Ces derniers temps, les Émirats arabes unis tentent de changer la donne au Yémen en préparant le terrain à l’engagement de nouveaux acteurs étrangers dans le conflit yéménite.Cette semaine, l’ambassadeur des Émirats arabes unis à Moscou a essayé d’organiser plusieurs réunions entre les autorités russes et une délégation yéménite du Conseil de transition du Sud soutenu par Abou Dhabi en visite dans la capitale de la Russie.Ces analystes estiment que les Émirats souhaitent que la Russie s’engage davantage dans les affaires du Yémen.Le chef du Conseil de transition du Sud, Aïdarous al-Zoubaïdi, qui a rencontré à Moscou le vice-ministre russe des Affaires étrangères, Mikhaïl Bogdanov, a voulu obtenir la faveur des Russes en leur proposant la construction de plusieurs bases militaires russes dans le sud du Yémen.
À rappeler que la semaine dernière, al-Zoubaïdi avait également annoncé que s’il obtenait la séparation du sud du Yémen, il reconnaîtrait le régime israélien et établirait des relations normales avec Tel-Aviv. Or, les analystes des affaires du Yémen sont unanimes pour dire qu’un Yémen uni n’acceptera jamais la normalisation avec le régime de Tel-Aviv, d’autant plus que les Yéménites considèrent les régimes comme celui des Émirats arabes unis comme une « société des relations publiques » dont l’unique objectif est de vendre aux autres le projet de normalisation avec le régime sioniste.
En ce qui concerne les Russes, malgré l’antécédent de la présence militaire russe dans le sud du Yémen à l’époque de l’ex-Union soviétique, Moscou ne souhaite pas aujourd’hui une présence militaire renforcée au Yémen. Mais quel est l’objectif des Émirats arabes unis de vouloir faire engager la Russie ou un autre acteur international dans le conflit du Yémen ? Les observateurs estiment que les Émirats veulent avoir un nouveau complice pour renforcer d’abord leur position dans le Sud yéménite et d’affaiblir ensuite le rôle de l’Arabie saoudite. De même, Riyad préfère que le rôle des Émirats au Yémen soit affaibli. En effet, Riyad et Abou Dhabi convoitent l’un comme l’autre le contrôle des zones stratégiques du Yémen et dominent les richesses gazières et pétrolières de ce pays.
Entre-temps, le Conseil de transition du Sud d’Aïdarous al-Zoubaïdi qui rêve de la division du Yémen cherche à profiter de la rivalité entre l’Arabie saoudite et les Émirats arabes unis.
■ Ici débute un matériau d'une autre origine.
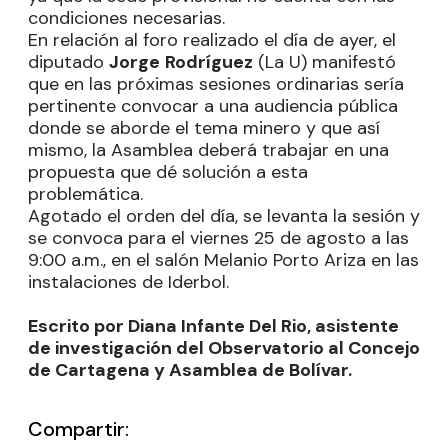
condiciones necesarias.
En relación al foro realizado el día de ayer, el
diputado
Jorge
Rodríguez
(La U) manifestó
que en las próximas sesiones ordinarias sería
pertinente convocar a una audiencia pública
donde se aborde el tema minero y que así
mismo, la Asamblea deberá trabajar en una
propuesta que dé solución a esta
problemática.
Agotado el orden del día, se levanta la sesión y
se convoca para el viernes 25 de agosto a las
9:00 a.m., en el salón Melanio Porto Ariza en las
instalaciones de Iderbol.
Escrito por Diana Infante Del Rio, asistente
de investigación del Observatorio al Concejo
de Cartagena y Asamblea de Bolívar.
Compartir: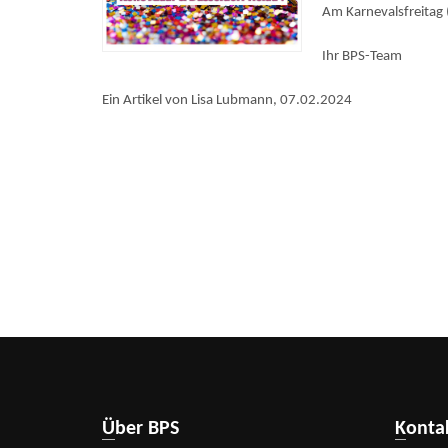
Am Karnevalsfreitag
Ihr BPS-Team
Ein Artikel von Lisa Lubmann, 07.02.2024
Über BPS
Kont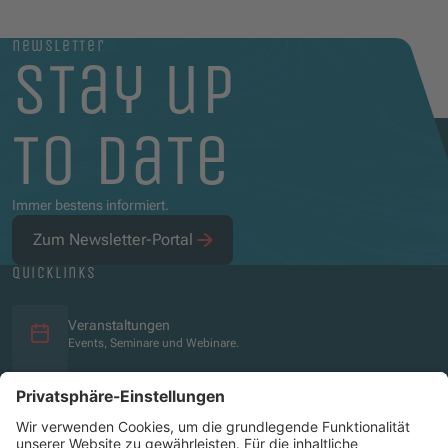
newsletter
stay up
to date
Immer bestens informiert.
Zum Newsletter-Portal
quicklinks
Veranstaltungen
Events, Seminare und Webinare.
Social Media
Überblick über die Social-Media-Präsenz.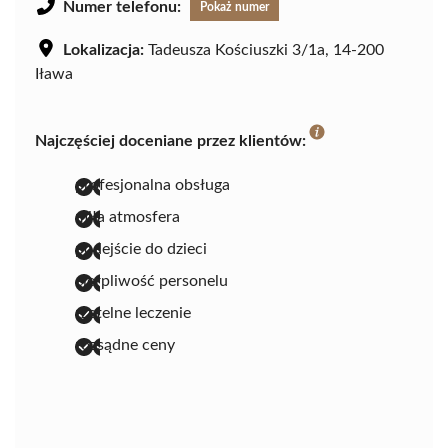
Numer telefonu:
Pokaż numer
Lokalizacja:
Tadeusza Kościuszki 3/1a, 14-200
Iława
Najczęściej doceniane przez klientów:
profesjonalna obsługa
miła atmosfera
podejście do dzieci
cierpliwość personelu
rzetelne leczenie
rozsądne ceny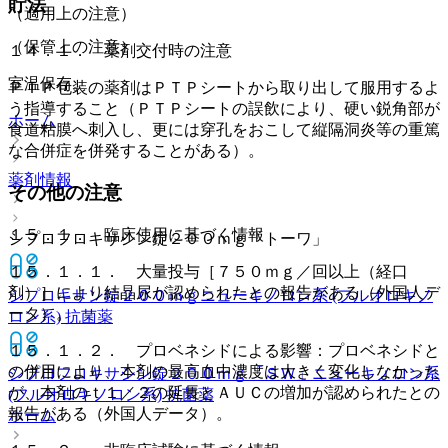
貯法
（適用上の注意）
（保管上の注意）
１４．１． 薬剤交付時の注意
室温保存。
ＰＴＰ包装の薬剤はＰＴＰシートから取り出して服用するよ
う指導すること（ＰＴＰシートの誤飲により、硬い鋭角部が
ホーム
食道粘膜へ刺入し、更には穿孔をおこして縦隔洞炎等の重篤
な合併症を併発することがある）。
薬剤情報
その他の注意
１５．１． 臨床使用に基づく情報
シプロフロキサシン錠２００ｍｇ「トーワ」
１５．１．１． 大量投与［７５０ｍｇ／回以上（経口
剤）］により結晶尿が認められたとの報告がある（外国人デ
シプロキサン錠２００ｍｇ
ニューキノロン系 (フルオロキノ
ータ）。
ロン系) 抗菌薬
１５．１．２． プロベネシドによる影響：プロベネシドと
の併用により、本剤の最高血中濃度は大きく変化しなかった
シプロフロキサシン錠２００ｍｇ「ＳＷ」
ニューキノロン系
が、本剤のｔ１／２の延長とＡＵＣの増加が認められたとの
(フルオロキノロン系) 抗菌薬
報告がある（外国人データ）。
ホーム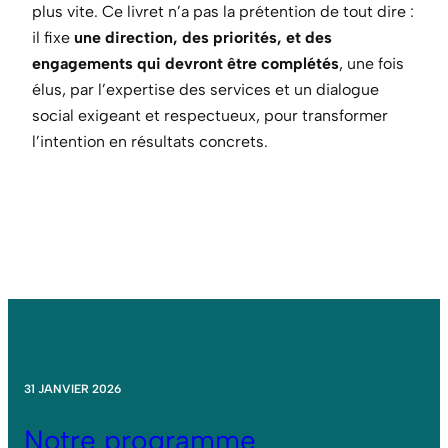
plus vite. Ce livret n’a pas la prétention de tout dire :
il fixe
une direction, des priorités, et des
engagements qui devront être complétés
, une fois
élus, par l’expertise des services et un dialogue
social exigeant et respectueux, pour transformer
l’intention en résultats concrets.
31 JANVIER 2026
Notre programme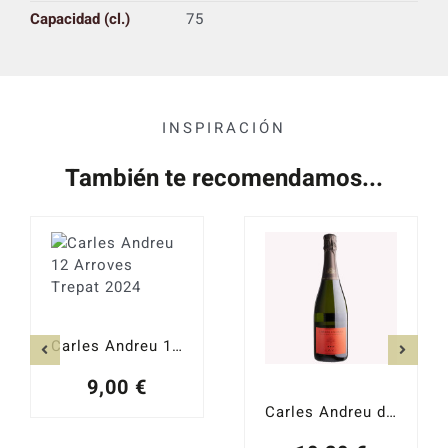
Capacidad (cl.)
75
INSPIRACIÓN
También te recomendamos...
Carles Andreu 12 Arroves Trepat 2024
9,00
€
Carles Andreu dulce 2023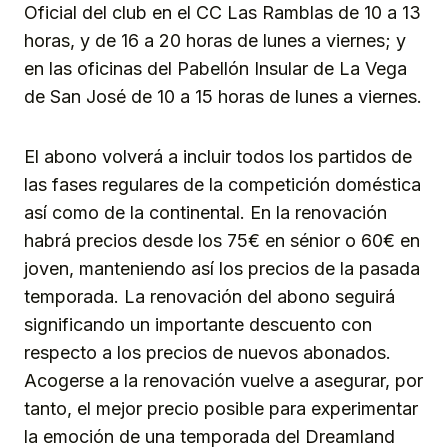
Oficial del club en el CC Las Ramblas de 10 a 13
horas, y de 16 a 20 horas de lunes a viernes; y
en las oficinas del Pabellón Insular de La Vega
de San José de 10 a 15 horas de lunes a viernes.
El abono volverá a incluir todos los partidos de
las fases regulares de la competición doméstica
así como de la continental. En la renovación
habrá precios desde los 75€ en sénior o 60€ en
joven, manteniendo así los precios de la pasada
temporada. La renovación del abono seguirá
significando un importante descuento con
respecto a los precios de nuevos abonados.
Acogerse a la renovación vuelve a asegurar, por
tanto, el mejor precio posible para experimentar
la emoción de una temporada del Dreamland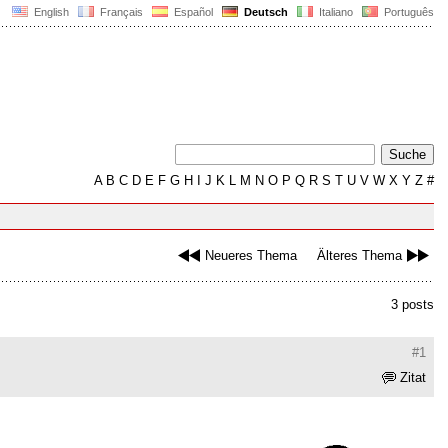
English
Français
Español
Deutsch
Italiano
Português
A
B
C
D
E
F
G
H
I
J
K
L
M
N
O
P
Q
R
S
T
U
V
W
X
Y
Z
#
Neueres Thema
Älteres Thema
3 posts
#1
Zitat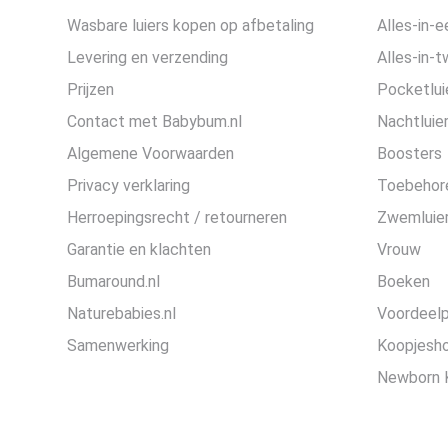
Wasbare luiers kopen op afbetaling
Alles-in-e
Levering en verzending
Alles-in-t
Prijzen
Pocketlui
Contact met Babybum.nl
Nachtluie
Algemene Voorwaarden
Boosters
Privacy verklaring
Toebehor
Herroepingsrecht / retourneren
Zwemluier
Garantie en klachten
Vrouw
Bumaround.nl
Boeken
Naturebabies.nl
Voordeel
Samenwerking
Koopjesh
Newborn 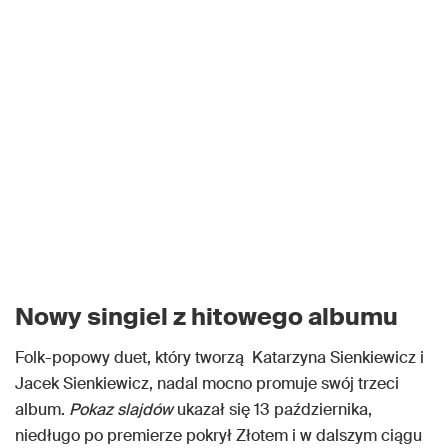
Nowy singiel z hitowego albumu
Folk-popowy duet, który tworzą Katarzyna Sienkiewicz i
Jacek Sienkiewicz, nadal mocno promuje swój trzeci
album.
Pokaz slajdów
ukazał się 13 października,
niedługo po premierze pokrył Złotem i w dalszym ciągu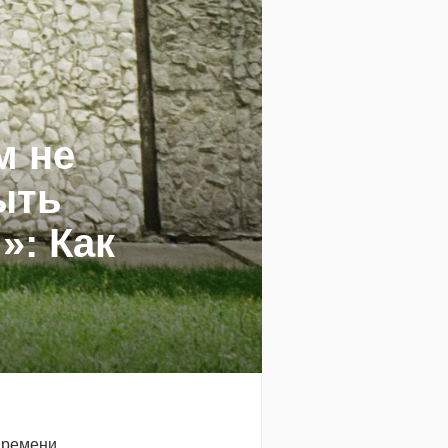
м не
ыть
: Как
времени,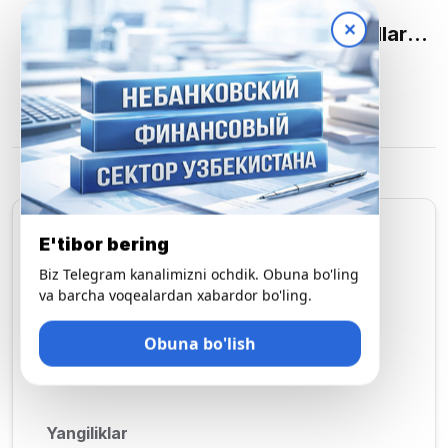
Post
OLDINGI
✕
Uyushmamiz Nomidan Qizlar Va Ayollarni
navigation
«8-Mart — Xalqaro Xotin-Qizlar» Kuni Bilan
KEYINGISI
Chin Yurakdan Tabriklaymiz!
Hurmatli Uyushmamiz A’zolari!
E'tibor bering
Kategoriyalar
Biz Telegram kanalimizni ochdik. Obuna bo'ling
va barcha voqealardan xabardor bo'ling.
O'qish
Obuna bo'lish
Voqealar
Yangiliklar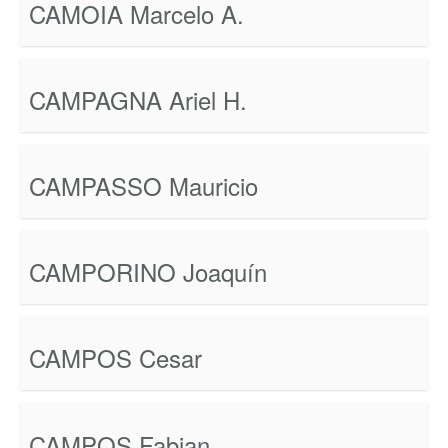
CAMOIA Marcelo A.
CAMPAGNA Ariel H.
CAMPASSO Mauricio
CAMPORINO Joaquín
CAMPOS Cesar
CAMPOS Fabian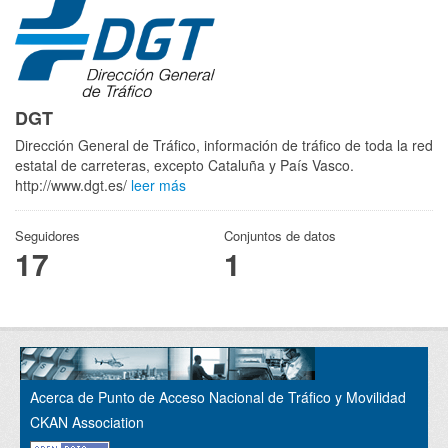
DGT
Dirección General de Tráfico, información de tráfico de toda la red
estatal de carreteras, excepto Cataluña y País Vasco.
http://www.dgt.es/
leer más
Seguidores
Conjuntos de datos
17
1
Acerca de Punto de Acceso Nacional de Tráfico y Movilidad
CKAN Association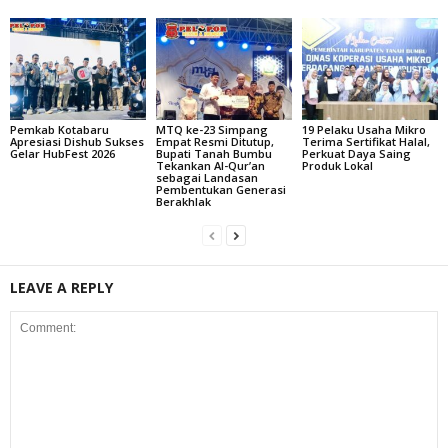
Pemkab Kotabaru
MTQ ke-23 Simpang
19 Pelaku Usaha Mikro
Apresiasi Dishub Sukses
Empat Resmi Ditutup,
Terima Sertifikat Halal,
Gelar HubFest 2026
Bupati Tanah Bumbu
Perkuat Daya Saing
Tekankan Al-Qur’an
Produk Lokal
sebagai Landasan
Pembentukan Generasi
Berakhlak
LEAVE A REPLY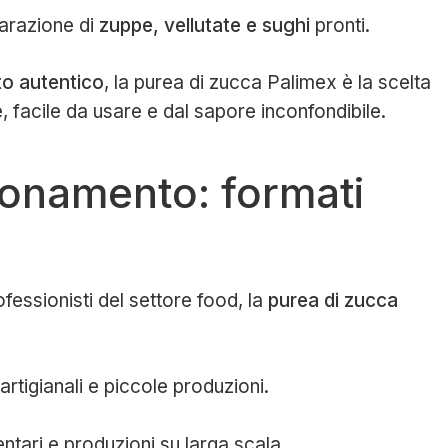
eparazione di
zuppe, vellutate e sughi
pronti.
o autentico
, la purea di zucca Palimex è la scelta
, facile da usare e dal sapore inconfondibile.
ionamento: formati
fessionisti del settore food, la
purea di zucca
artigianali e piccole produzioni.
entari e produzioni su larga scala.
Dans ce sens, le Conseil a promis de reconnaître le régime israélien pour obtenir le soutien de Tel-Aviv et de l’Occident aux séparatistes du Sud. De même, le Conseil de transition du Sud souhaite obtenir aussi le soutien de Moscou.
En résumé, l’objectif des Émirats arabes unis d’avoir envoyé une délégation du Conseil de transition du Sud à Moscou faire plusieurs choses en même temps :
1-Encourager les Russes à s’impliquer plus activement dans le conflit yéménite ;
2-Préparer le terrain à une division définitive du Yémen pour qu’Abou Dhabi domine complètement le Sud ;
3-Se débarrasser de la rivalité saoudienne en ce qui concerne la mainmise sur les zones stratégiques et le littoral du Sud et sur les réserves de gaz et de pétrole de cette partie du Yémen ;
4-Rendre un service aux alliés israéliens en proposant la normalisation des relations entre Israël et le sud du Yémen après une éventuelle division du pays.